Electron transfer efficiency in liquid xenon across THGEM holes

TL;DR

This paper investigates the electron transfer efficiency in liquid xenon using THGEM electrodes, demonstrating near-perfect transfer efficiencies and analyzing their voltage dependence through experiments and simulations, which could impact future detector designs.

Contribution

It provides experimental evidence that THGEMs coated with VUV photocathodes can achieve nearly 100% electron transfer efficiency in liquid xenon, informing future detector development.

Findings

Transfer efficiencies approaching 100% were achieved.

Efficiency depends on voltage and matches simulation predictions.

Results support the use of THGEMs in advanced liquid xenon detectors.

Abstract

Dual-phase liquid-xenon time projection chambers (LXe TPCs) deploying a few tonnes of liquid are presently leading the search for WIMP dark matter. Scaling these detectors to 10-fold larger fiducial masses, while improving their sensitivity to low-mass WIMPs presents difficult challenges in detector design.
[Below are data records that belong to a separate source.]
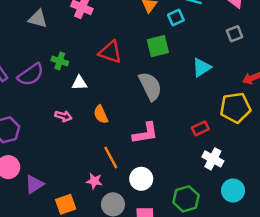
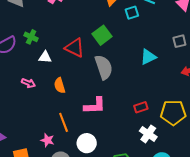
gray square: (234, 34) -> (179, 41), moved
green square: (158, 46) -> (102, 35), moved, turned -30
red triangle: (110, 52) -> (75, 48), moved
yellow pentagon: (235, 108) -> (173, 113), moved

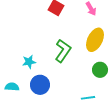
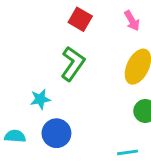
green L-shape: (63, 51) -> (73, 64), moved

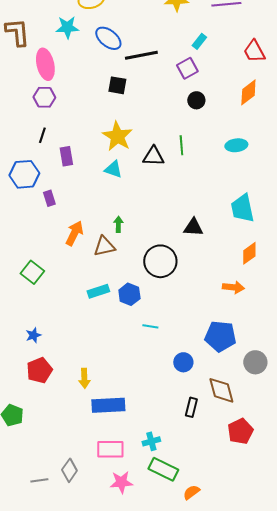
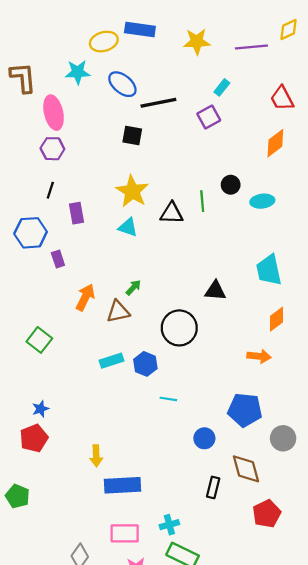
black circle: (196, 100) -> (231, 185), moved
green arrow: (118, 224) -> (133, 287), turned 42
red pentagon: (39, 370) -> (34, 438), moved

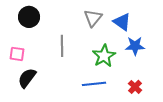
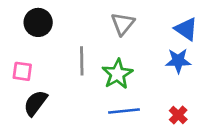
blue triangle: (122, 22) -> (186, 29), moved
green star: (104, 56) -> (117, 74), moved

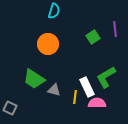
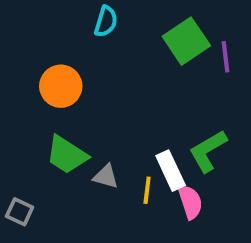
green square: (93, 37) -> (186, 41), moved, size x1.6
orange circle: (48, 44) -> (61, 86), moved
pink semicircle: (97, 103) -> (190, 202), turned 72

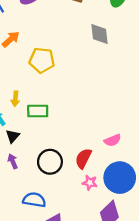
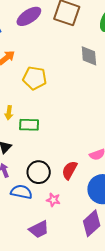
pink star: (90, 183) -> (53, 200), moved
blue semicircle: (34, 200) -> (21, 192), moved

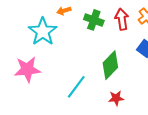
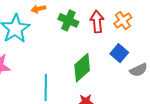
cyan line: (76, 87) -> (46, 87), turned -40

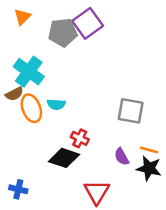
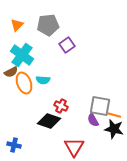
orange triangle: (22, 17) -> (17, 25), moved
purple square: (88, 23) -> (67, 45), moved, size x0.7
gray square: (131, 111) -> (100, 106), moved

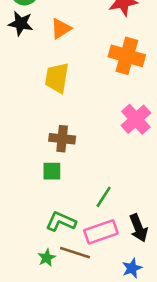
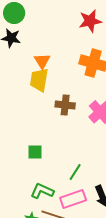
orange triangle: (61, 29) -> (42, 61), moved, turned -30
brown cross: (62, 139) -> (65, 105), moved

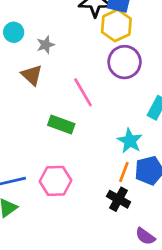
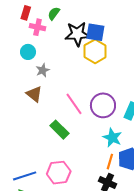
cyan circle: (14, 32) -> (28, 52), moved
purple circle: (125, 62) -> (103, 105), moved
green rectangle: (61, 125) -> (60, 130), turned 30

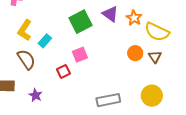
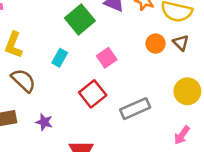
cyan rectangle: (45, 41) -> (60, 58), moved
pink square: (80, 55) -> (107, 58), moved
red square: (63, 71) -> (93, 94), moved, size x1.5

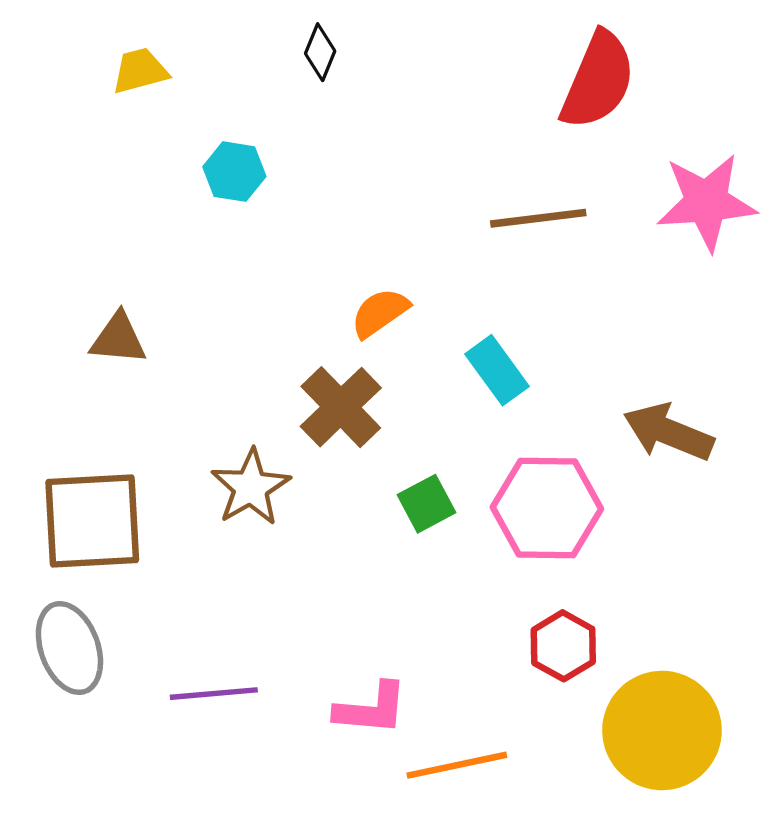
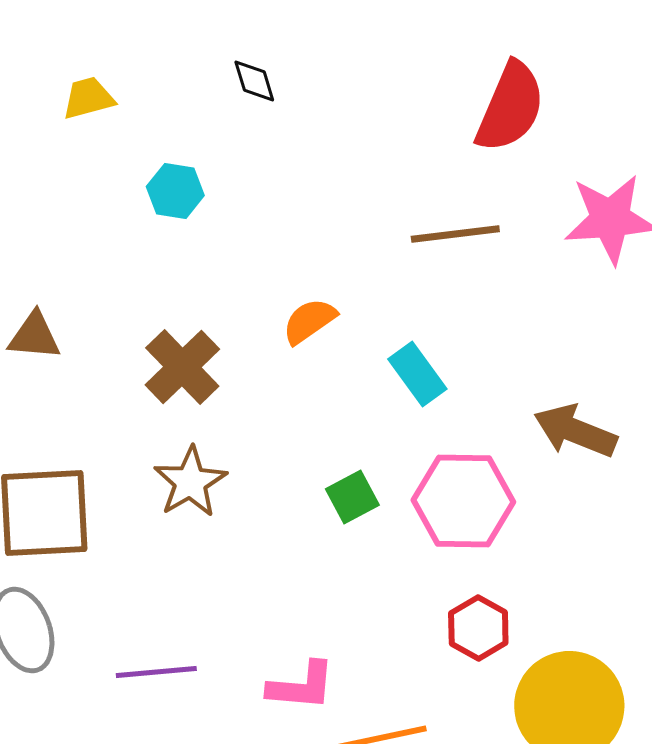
black diamond: (320, 52) -> (254, 81), turned -39
brown triangle: (118, 339) -> (34, 336), moved
brown cross: (341, 407) -> (182, 367), moved

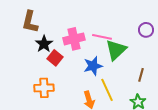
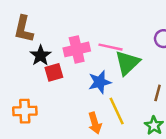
red square: (55, 58) -> (54, 72), turned 35
orange cross: (44, 88) -> (25, 111), moved

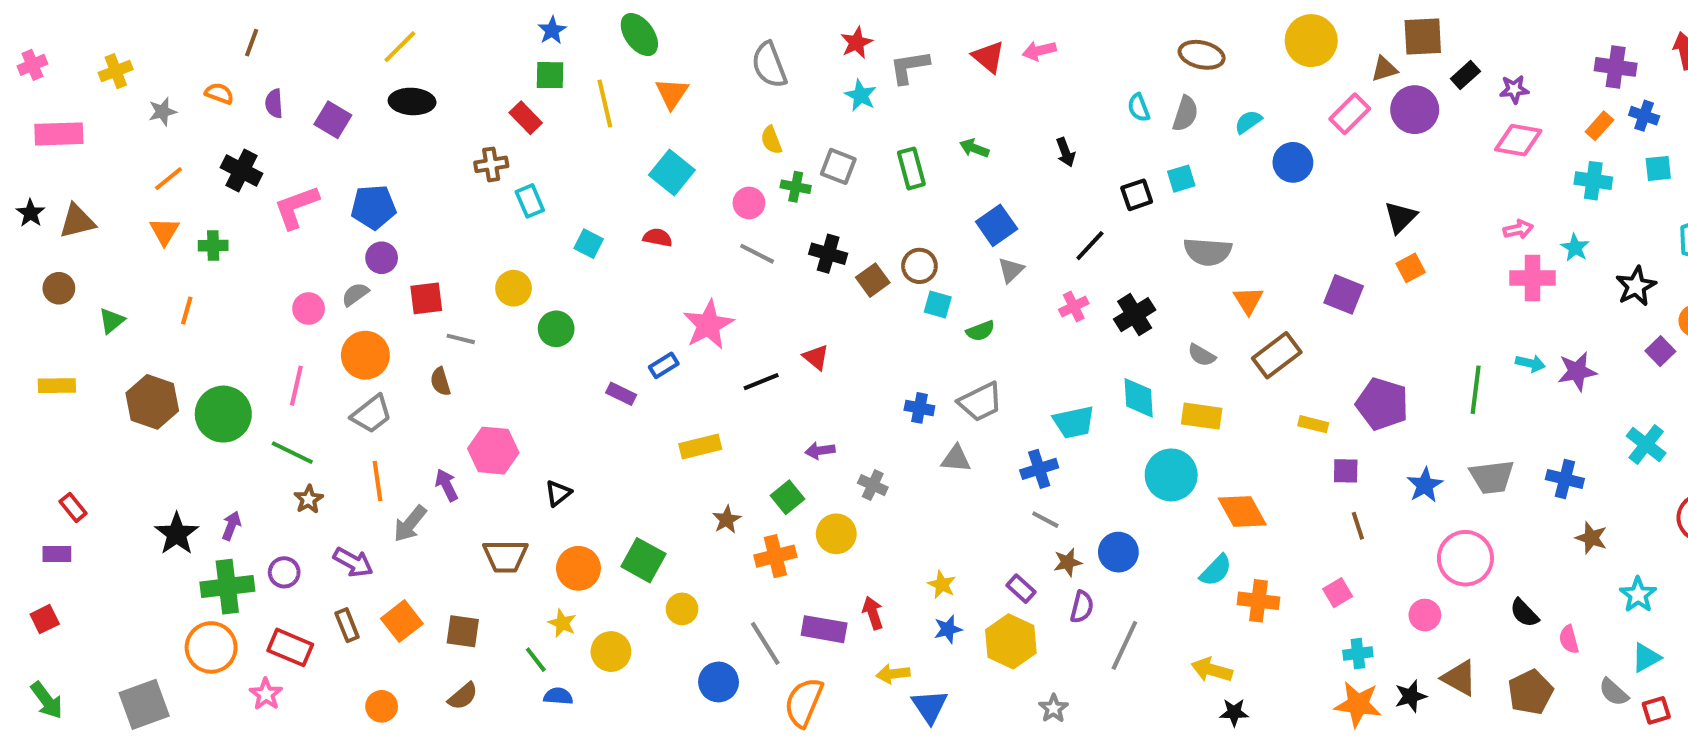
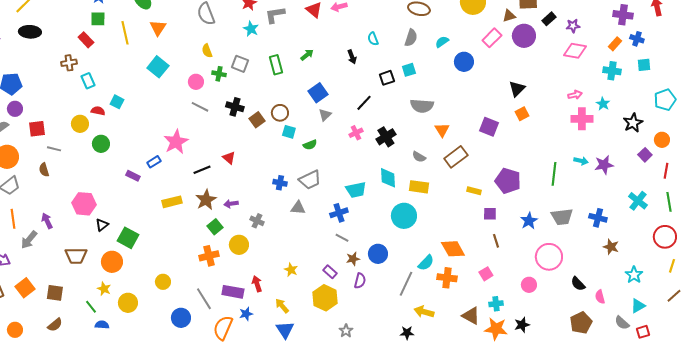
cyan semicircle: (1139, 108) -> (373, 39), moved
green arrow: (974, 148) -> (307, 55), turned 120
red semicircle: (658, 237) -> (98, 111), moved
pink hexagon: (493, 451) -> (84, 204), moved
orange diamond: (1242, 511) -> (453, 249), moved
brown star: (727, 520) -> (206, 200), moved, size x1.5
green square: (643, 560) -> (128, 238), moved
blue star: (948, 629) -> (246, 314), moved
gray line: (1124, 645) -> (406, 284), moved
yellow arrow: (893, 674) -> (282, 306), moved, turned 56
brown triangle: (1459, 678) -> (471, 316), moved
black star: (1234, 712) -> (407, 333), moved

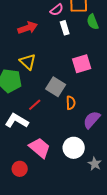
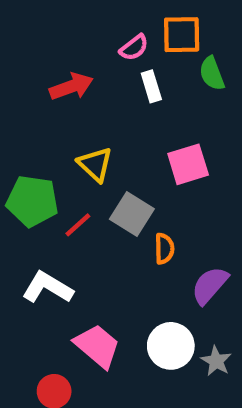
yellow triangle: (28, 62) -> (95, 164), moved
red line: (35, 105) -> (78, 225), moved
gray star: (95, 164) -> (216, 361), moved

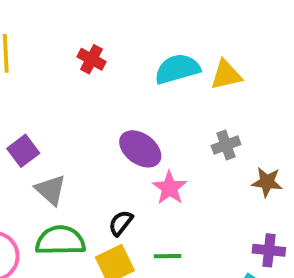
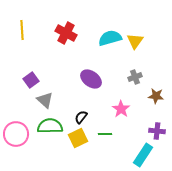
red cross: (92, 59) -> (66, 33), size x1.5
yellow triangle: (226, 75) -> (135, 41), turned -42
pink star: (169, 188) -> (121, 109), moved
Several groups are considering a departure from current schemes, towards either single-phase liquid-only TPCs, or dual-phase detectors where the electroluminescence region consists of patterned electrodes. Here, we discuss the possible use of Thick Gaseous Electron Multipliers (THGEMs) coated with a VUV photocathode and immersed in LXe as a building block in such designs. We focus on the transfer efficiencies of ionization electrons and photoelectrons emitted from the photocathode through the electrode holes, and show experimentally that efficiencies approaching 100 % can be achieved with realistic voltage settings. The observed voltage dependence of the transfer efficiencies is consistent with electron transport simulations once diffusion and charging-up effects are included.